What's the deal with Periscope?
At one time, Periscope lead the new live-streaming wave, inspiring a whole new cohort of would-be superstars to share their lives, their thoughts, their everyday musings, with anyone and everyone across the world, at any time.
But then people seemingly got bored with live-streaming. Much of this was due to content - while the idea of giving everyone their own live TV station seems interesting, in reality, most people simply aren't good at live broadcasting. There's a reason why you see the same hosts on live TV events every other year. The flood of poor streams saw users switch off, and while, at one stage, Periscope was seeing "over 40 years of video watched per day" on its platform, it hasn't provided an update of its usage stats in a long time.

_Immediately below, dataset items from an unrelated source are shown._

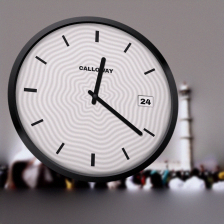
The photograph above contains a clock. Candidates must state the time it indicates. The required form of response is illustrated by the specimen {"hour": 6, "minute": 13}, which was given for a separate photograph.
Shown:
{"hour": 12, "minute": 21}
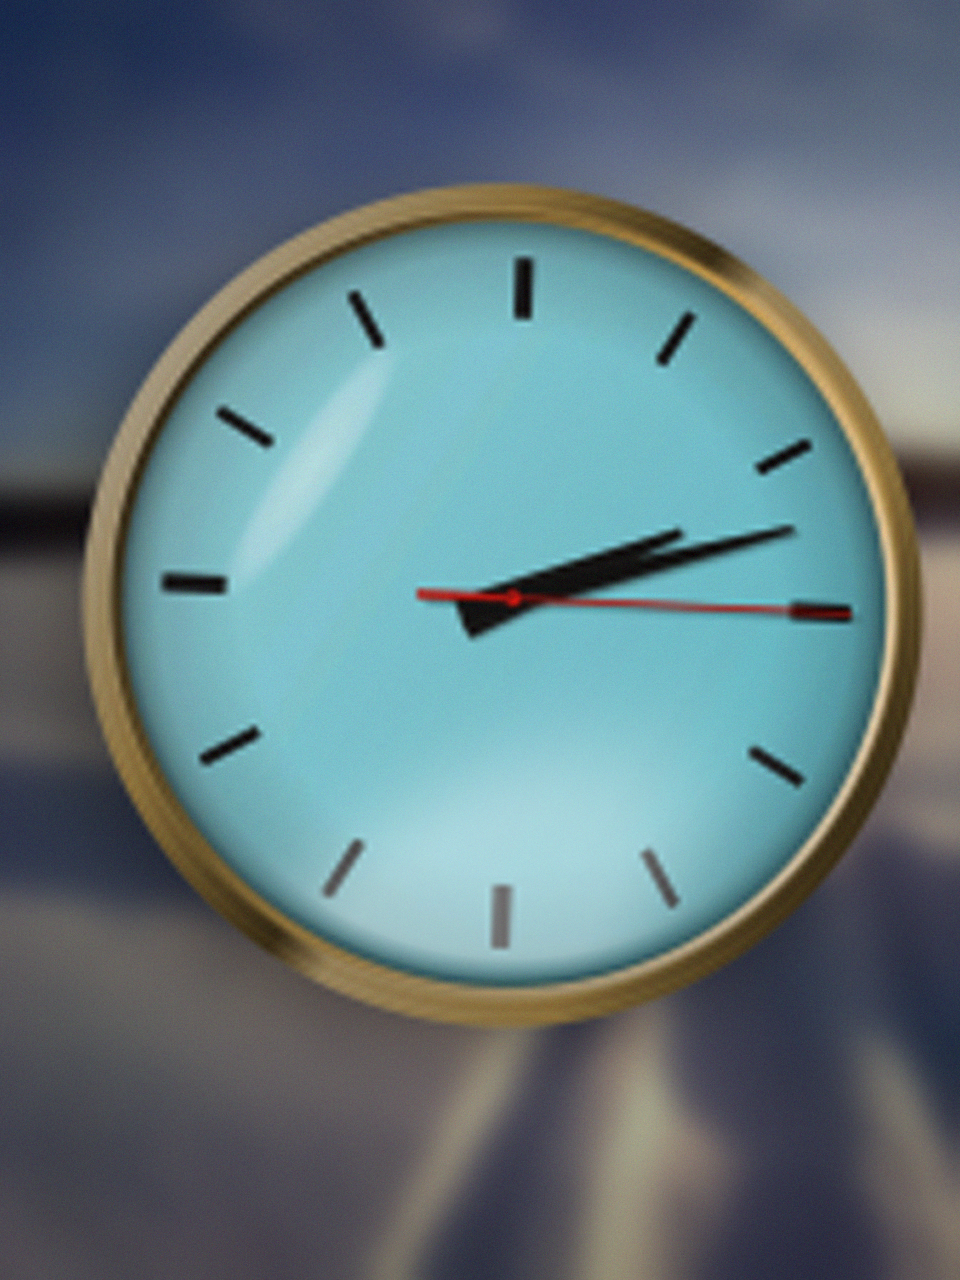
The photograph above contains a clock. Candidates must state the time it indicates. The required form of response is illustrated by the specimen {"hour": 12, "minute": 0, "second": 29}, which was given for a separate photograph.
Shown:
{"hour": 2, "minute": 12, "second": 15}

You can live-stream direct through Twitter itself, without Periscope, while Facebook Live and/or YouTube are better live-streaming options. So where does that leave Periscope?
Ruminations aside, Periscope has this week announced that it'll no longer support 360 and GoPro cameras for its streams.
In order to ensure we are providing a quality experience for all of our broadcasters and viewers we have made the difficult decision to eliminate support for 360 and GoPro cameras via our mobile apps. 1/2— Periscope Help (@PeriscopeHelp) October 1, 2019
Periscope and Twitter initially launched support for 360 live-streams back in December 2016, describing it as "a new way to see what’s happening".
Now, as noted in the above tweet, Periscope is removing the option, in order "to provide a quality experience" - which likely means that it was taking up a lot of resources for limited viewership/return.
Periscope has noted that it will still provide support for external cameras via its Periscope Producer functionality, but 360 streams will be no more. Both Facebook and YouTube still support 360 streams, if you're looking for an alternative provider.
The loss of 360 functionality on Periscope, in itself, likely isn't that big of a deal, but as noted, it does raise questions as to what Periscope is now, and what role it plays within Twitter's tools. Is it, essentially, another version of Vine, which is set to just die off at some stage - or that should have died out already, but Twitter doesn't want to let it go after all the criticism it saw for cutting Vine?
The functionality of Periscope is already, essentially, built into Twitter anyway. Does it really need a dedicated live-streaming platform?
Usage numbers will tell the true tale, and at the moment, only Twitter knows them. So who can say what the future holds for the former live-streaming champ?
All we can say, for sure, is that you won't be able to broadcast with your 360 or GoPro camera anymore.